B. Get the y coordinate for each x, then average at each X by the number of subjects... (x1 + x2 + x3)/3

I'm not sure if what I'm saying makes sense, but I'm very new at R - and can't even figure out how to get the function of my ggplot2 density plot

Any help will be much appreciated!

I am not sure exactly what you are trying to do but here is an example of using the density() function to get the same density values that geom_density produces. The density function has arguments for n, from and to if you want to tune the span of the calculation.

library(ggplot2)
set.seed(1)
x <- rnorm(100, 2, 0.5)
DensX <- density(x)
ggplot() + geom_histogram(mapping = aes(x =  x, y = ..density..), color = "white") +
  geom_line(mapping = aes(x = DensX$x, y = DensX$y), color = "green", size = 2) +
  geom_density(mapping = aes(x = x), color = "red", size = 1)
#> `stat_bin()` using `bins = 30`. Pick better value with `binwidth`.

Created on 2020-03-10 by the reprex package (v0.3.0)

@FJCC thank you!!! But what I want to do is get the equation of the actual density function line ... y = ax+b kind of thing

Because I have a density plot for each of my subjects - but I want to combine and make one representative density plot (by averaging the density plots)

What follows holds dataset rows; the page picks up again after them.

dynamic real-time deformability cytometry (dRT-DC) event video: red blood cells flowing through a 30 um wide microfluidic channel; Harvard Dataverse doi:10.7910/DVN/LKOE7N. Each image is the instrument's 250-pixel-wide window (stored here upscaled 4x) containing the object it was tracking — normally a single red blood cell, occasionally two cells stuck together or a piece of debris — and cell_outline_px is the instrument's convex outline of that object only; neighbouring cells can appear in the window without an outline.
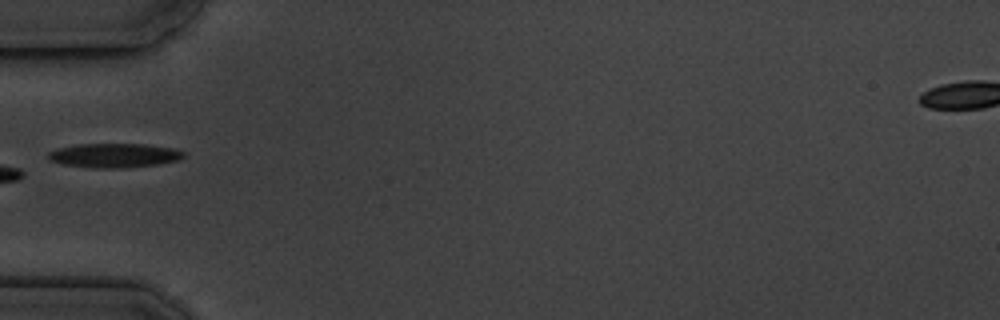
{"species": "common noctule bat (a hibernating species)", "species_latin": "Nyctalus noctula", "temperature_condition": "cold", "stored_images_in_passage": 6, "camera_frame_rate_fps": 3000, "um_per_image_px": 0.085, "animal": {"sex": "male", "body_mass_g": 19.5, "forearm_length_mm": 54.6}, "frame": {"image": 1, "passage_image": 6, "time_ms": 6.667, "image_size_px": [1000, 320], "cell_outline_px": [[184, 156], [180, 160], [160, 164], [124, 168], [92, 168], [64, 164], [48, 160], [48, 152], [60, 148], [76, 144], [144, 144], [172, 148], [184, 152]], "centroid_in_image_um": [9.72, 13.22], "position_along_channel_um": 75.3, "area_um2": 19.13}}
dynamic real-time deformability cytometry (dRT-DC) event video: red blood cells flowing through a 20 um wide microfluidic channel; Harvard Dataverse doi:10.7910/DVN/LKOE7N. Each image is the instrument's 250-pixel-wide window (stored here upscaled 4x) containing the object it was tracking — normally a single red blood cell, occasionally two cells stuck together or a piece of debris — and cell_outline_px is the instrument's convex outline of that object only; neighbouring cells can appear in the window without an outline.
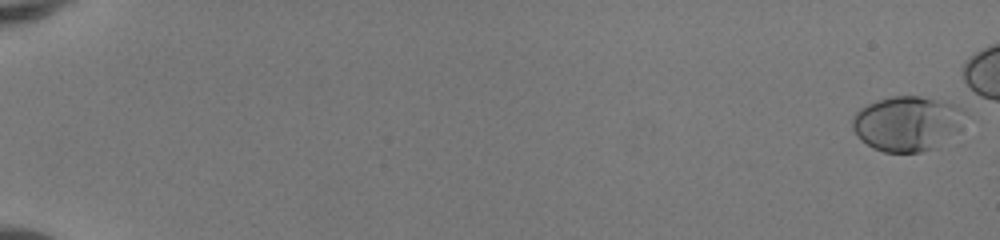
{"species": "human", "species_latin": "Homo sapiens", "temperature_condition": "room temperature", "stored_images_in_passage": 23, "camera_frame_rate_fps": 3000, "um_per_image_px": 0.085, "donor": {"sex": "female"}, "frame": {"image": 1, "passage_image": 1, "time_ms": 0.0, "image_size_px": [1000, 240], "cell_outline_px": [[968, 112], [960, 128], [936, 148], [920, 152], [884, 152], [872, 148], [860, 140], [856, 136], [852, 128], [852, 116], [860, 108], [876, 100], [892, 96], [920, 96], [956, 104], [964, 108]], "centroid_in_image_um": [77.11, 10.49], "position_along_channel_um": 7.9, "area_um2": 36.47}}
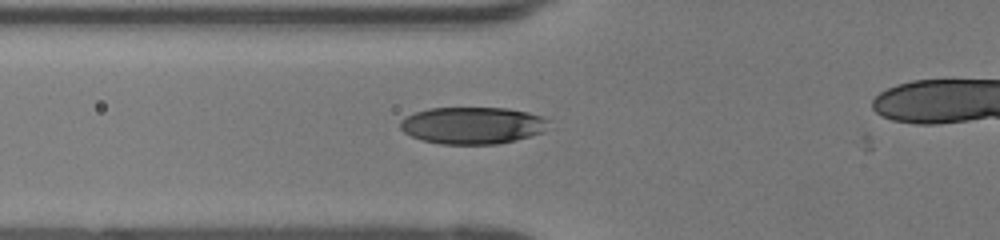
{"frame": {"image": 2, "passage_image": 22, "time_ms": 7.0, "image_size_px": [1000, 240], "cell_outline_px": [[548, 120], [544, 132], [516, 140], [496, 144], [440, 144], [420, 140], [404, 132], [400, 128], [400, 120], [416, 112], [428, 108], [508, 108], [528, 112], [544, 116]], "centroid_in_image_um": [40.16, 10.66], "position_along_channel_um": 85.6, "area_um2": 32.08}}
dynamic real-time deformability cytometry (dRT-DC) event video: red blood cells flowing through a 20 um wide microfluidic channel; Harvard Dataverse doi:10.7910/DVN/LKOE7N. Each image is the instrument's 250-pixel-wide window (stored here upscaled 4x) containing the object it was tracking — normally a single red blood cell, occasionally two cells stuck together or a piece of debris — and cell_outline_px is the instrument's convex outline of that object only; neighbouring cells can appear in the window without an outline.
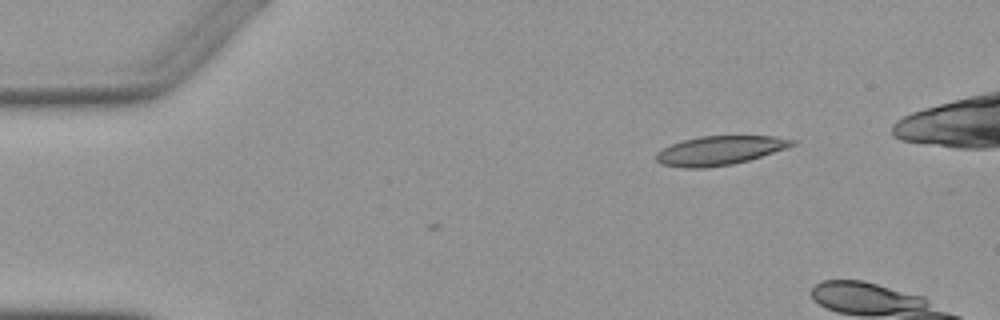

Perhaps you can use a spline fit to generate predicted densities at arbitrary x values as in the following code.

library(ggplot2)
set.seed(1)
x <- rnorm(100, 2, 0.5)
DensX <- density(x)
DensFunc <- splinefun(DensX$x, DensX$y)
FitValues <- data.frame(NewX = seq(1,3,0.1), NewY = DensFunc(seq(1,3,0.1)))
ggplot() + geom_histogram(mapping = aes(x =  x, y = ..density..), color = "white") +
  geom_point(mapping = aes(x = NewX, y = NewY),data = FitValues,  size = 3) +
  geom_density(mapping = aes(x = x), color = "red", size = 1)
#> `stat_bin()` using `bins = 30`. Pick better value with `binwidth`.

Created on 2020-03-10 by the reprex package (v0.3.0)

And then do you know if there's a way to get a read-out of the generated points?

The generated values are in the data frame FitValues. You can make a data frame for each distribution using the same x values in every case and then bind the data frames together with rbind() and calculate averages at each x value.

This topic was automatically closed 21 days after the last reply. New replies are no longer allowed.